BOSTON, MA – Het zonder meer overzetten van een traditionele cursus naar een multimediale omgeving levert niet automatisch betere resultaten op. In de praktijk blijken goede studenten beter te presteren, terwijl de zwakkere studenten slechtere resultaten behalen. Dit blijkt uit een onderzoek aan de Amerikaanse militaire academie West Point. De resultaten van het onderzoek werden onlangs gepresenteerd op de Ed Media-conferentie.
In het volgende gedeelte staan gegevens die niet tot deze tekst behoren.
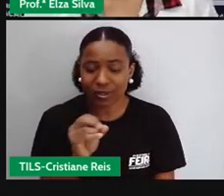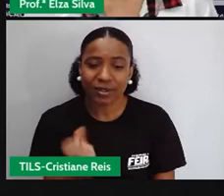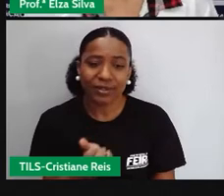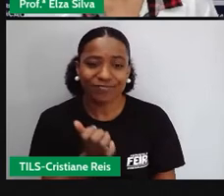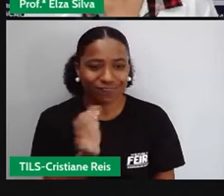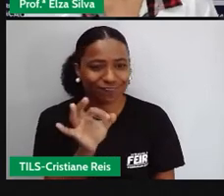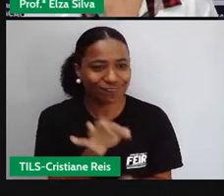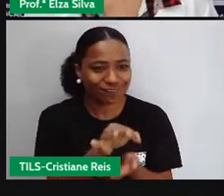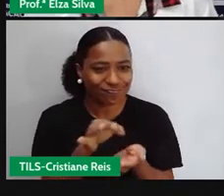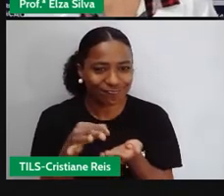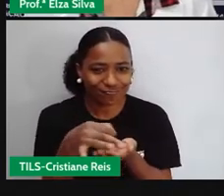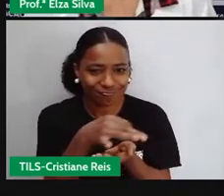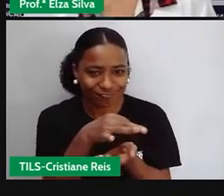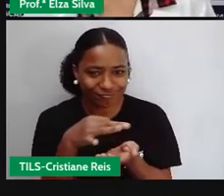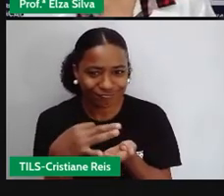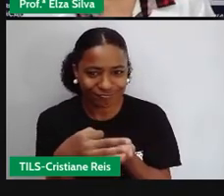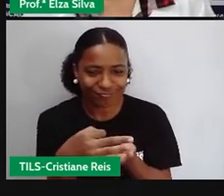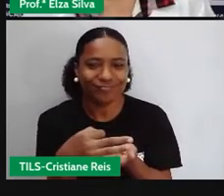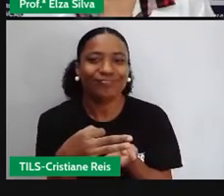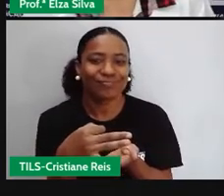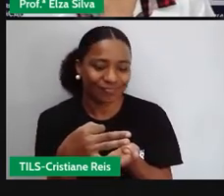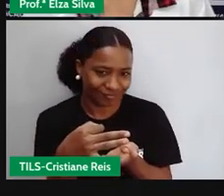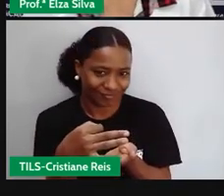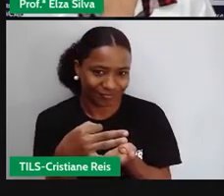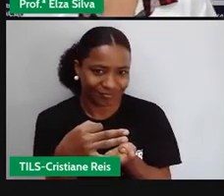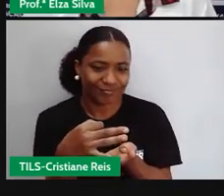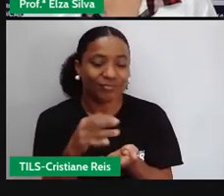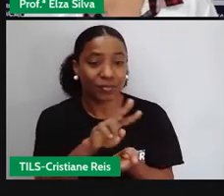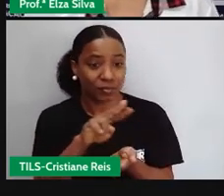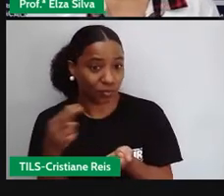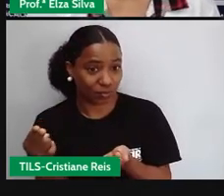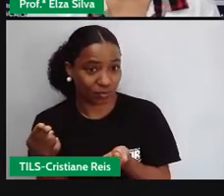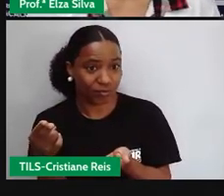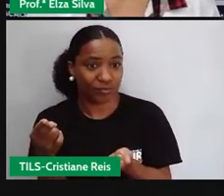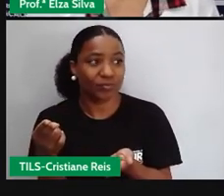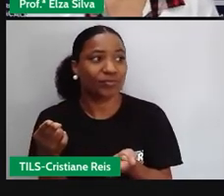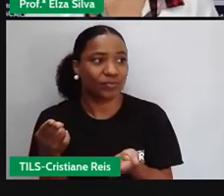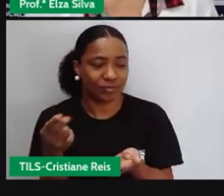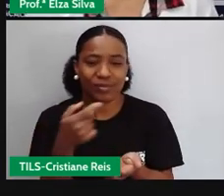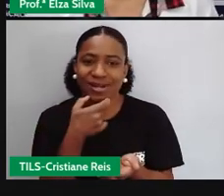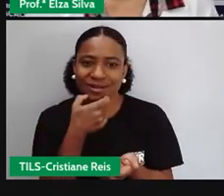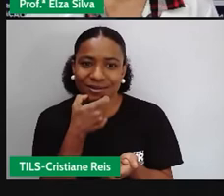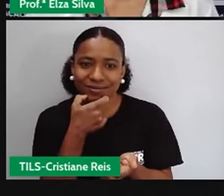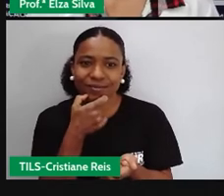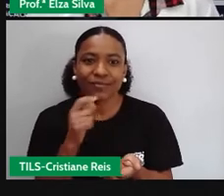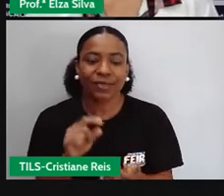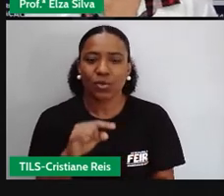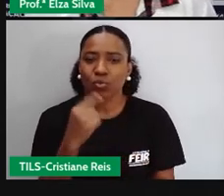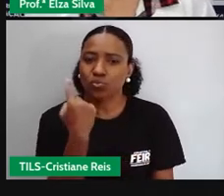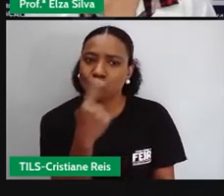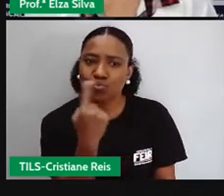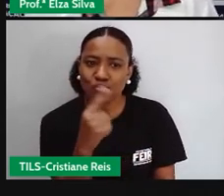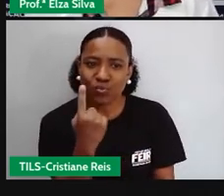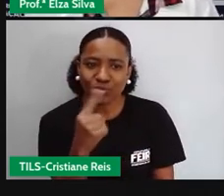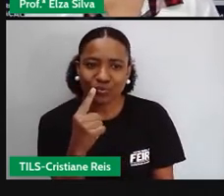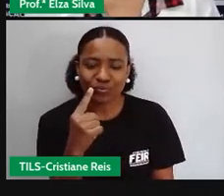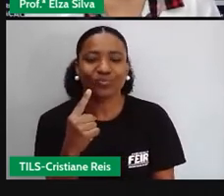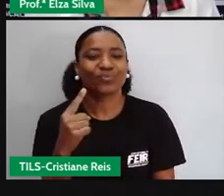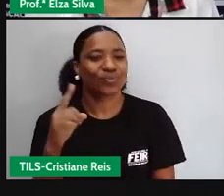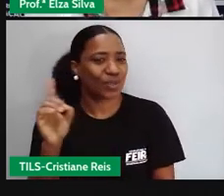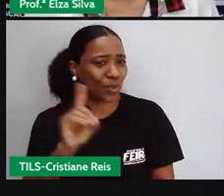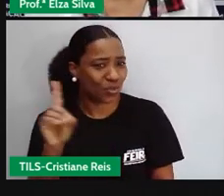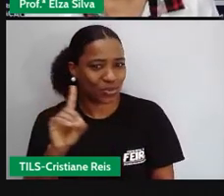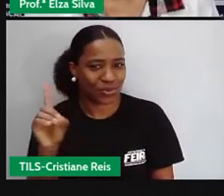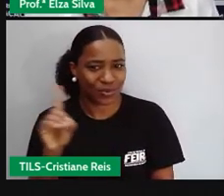centavos, or half dollar coin. E por fim, 1 dólar, 1 dólar, a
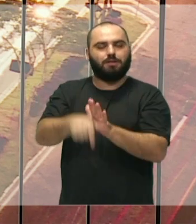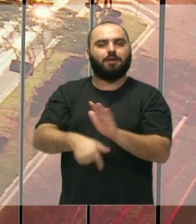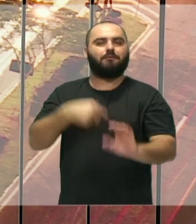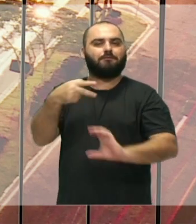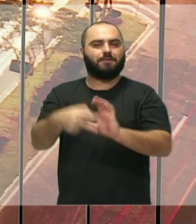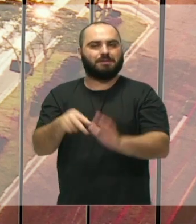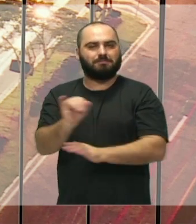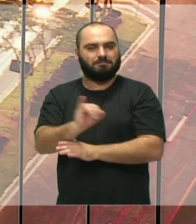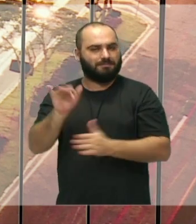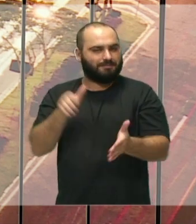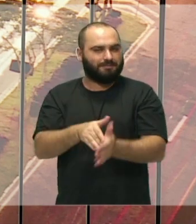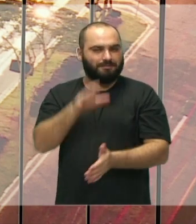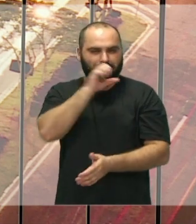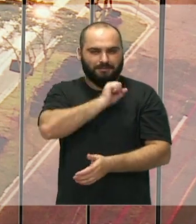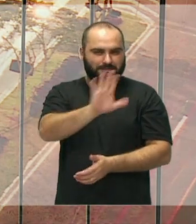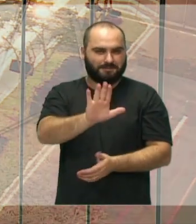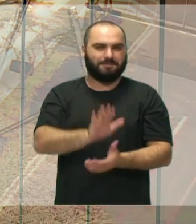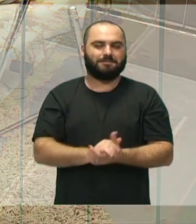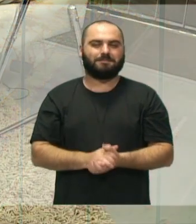Vereadores. Até mais.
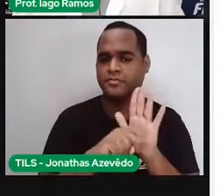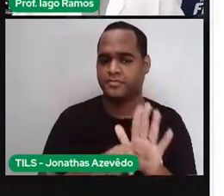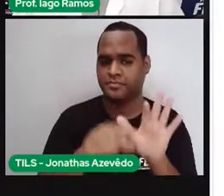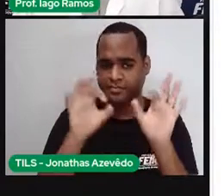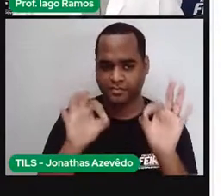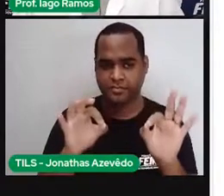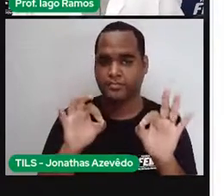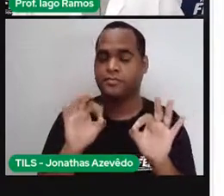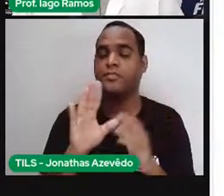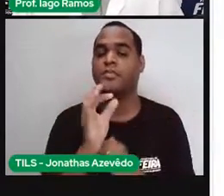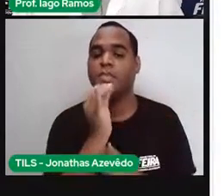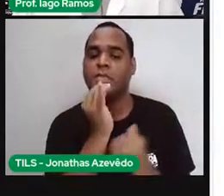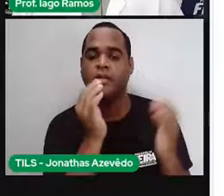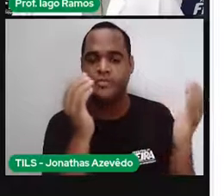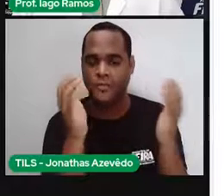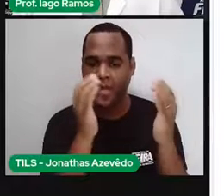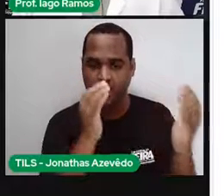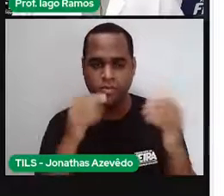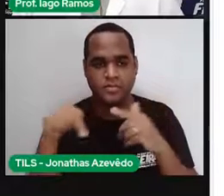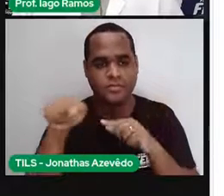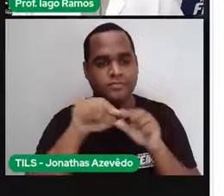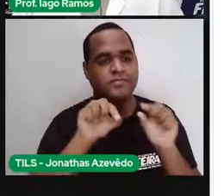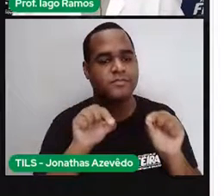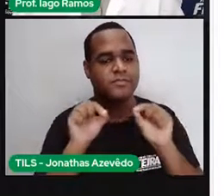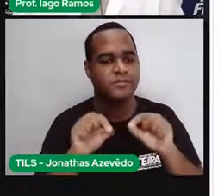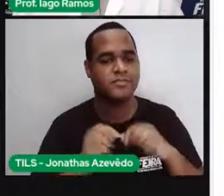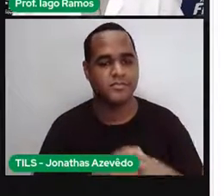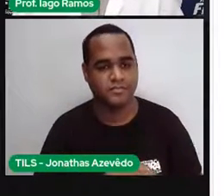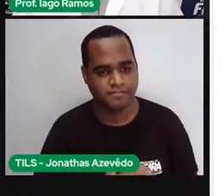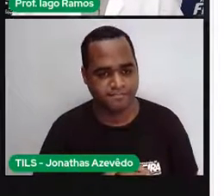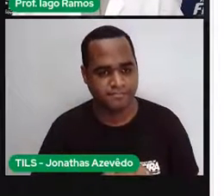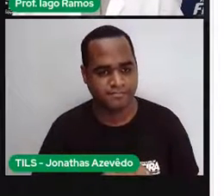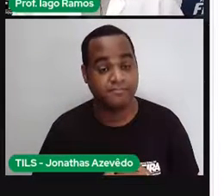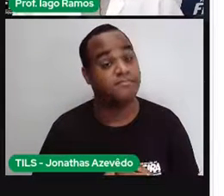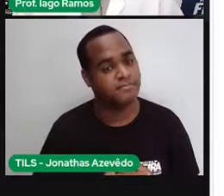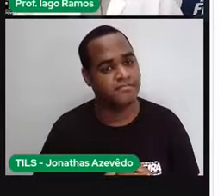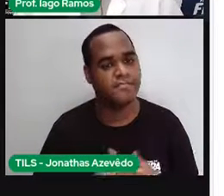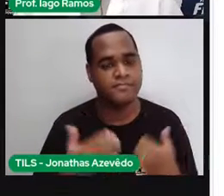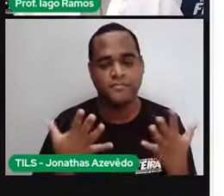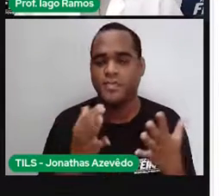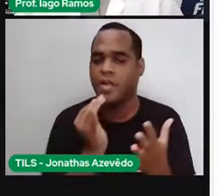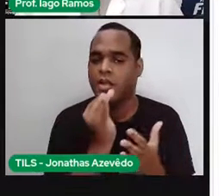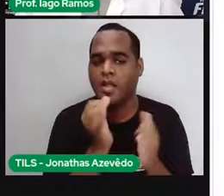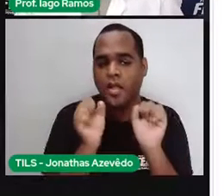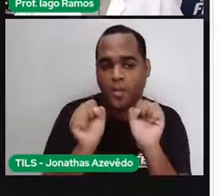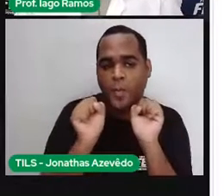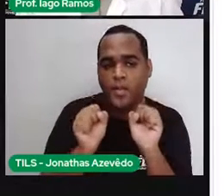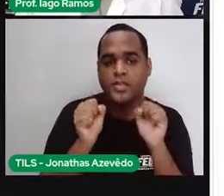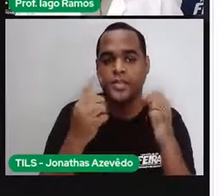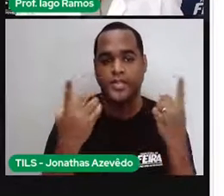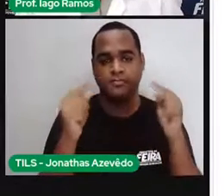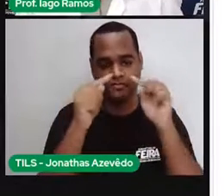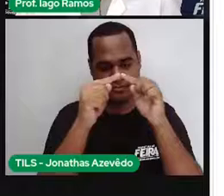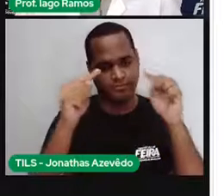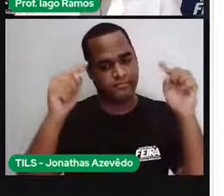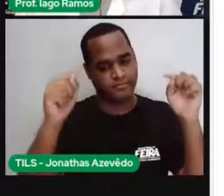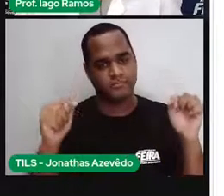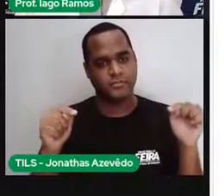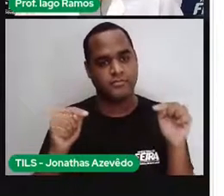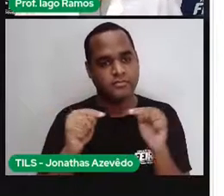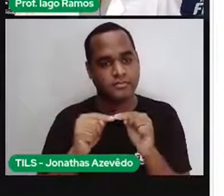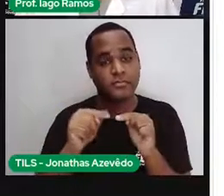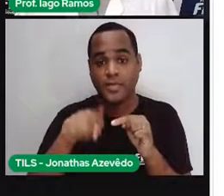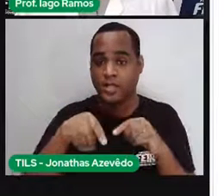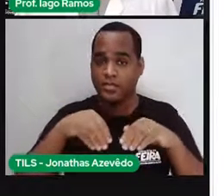Vamos ilustrar o seguinte aqui, ó. Digamos que esse retângulo que está construído aqui seja o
Derdejaarsstudenten volgden afgelopen studiejaar de cursus Computer Systems geheel online op het glasvezelnetwerk van West Point. Zij kregen 24 uur per dag toegang tot het netwerk, in plaats van driemaal per week 50 minuten les. Daarbij volgden ze een bepaalde opgegeven leerweg die hen in staat stelde van verschillende hypertekstmedia op de www-server van West Point gebruik te maken. De lesstof bestond uit meer dan één gigabyte aan educatief materiaal. Ondermeer in de vorm van een diashow, cursorisch hypertekstmateriaal, een student response-systeem, geluidsbestanden, animaties en digitale video.
Grote problemen
Ongeveer een kwart van de studenten bleek grote problemen te hebben met deze vorm van leren en haalde de opgegeven leerdoelen in het geheel niet. De goede studenten behaalden daarentegen duidelijk betere resultaten dan bij meer traditioneel onderwijs. "De wijze waarop wij multimediale leermiddelen hebben geïntroduceerd, had tot gevolg dat de prestaties van de goede studenten nog beter werden en die van de zwakkere studenten zwakker. De kloof neemt dus alleen maar toe, en dat was niet de bedoeling", aldus majoor Curtis A. Carver jr van de afdeling Elektronica en Computerwetenschap tijdens de onlangs in Boston gehouden internationale Ed Media 96. De ervaringen op West Point met multimediale leermiddelen worden bevestigd door onderzoek aan de Australische Monash University, waarvan de resultaten ook in Boston werden gemeld.
Nieuwe benadering
Het antwoord op de vraag of de inzet van multimedia een positieve invloed kan uitoefenen op het leerproces, blijkt sterk afhankelijk van de leerstijl van de individuele studenten. Wanneer een leeromgeving kan worden gecreëerd die aan deze leerstijl tegemoet komt, dan kunnen goede resultaten worden bereikt. Daarom is op West Point, in samenwerking met de North Carolina State University, een speciale leerstijlentest ontwikkeld die studenten aan het begin van de cursus online afleggen. Op basis van de testresultaten wordt een individuele leerweg uitgezet binnen de educatieve multimedia-omgeving.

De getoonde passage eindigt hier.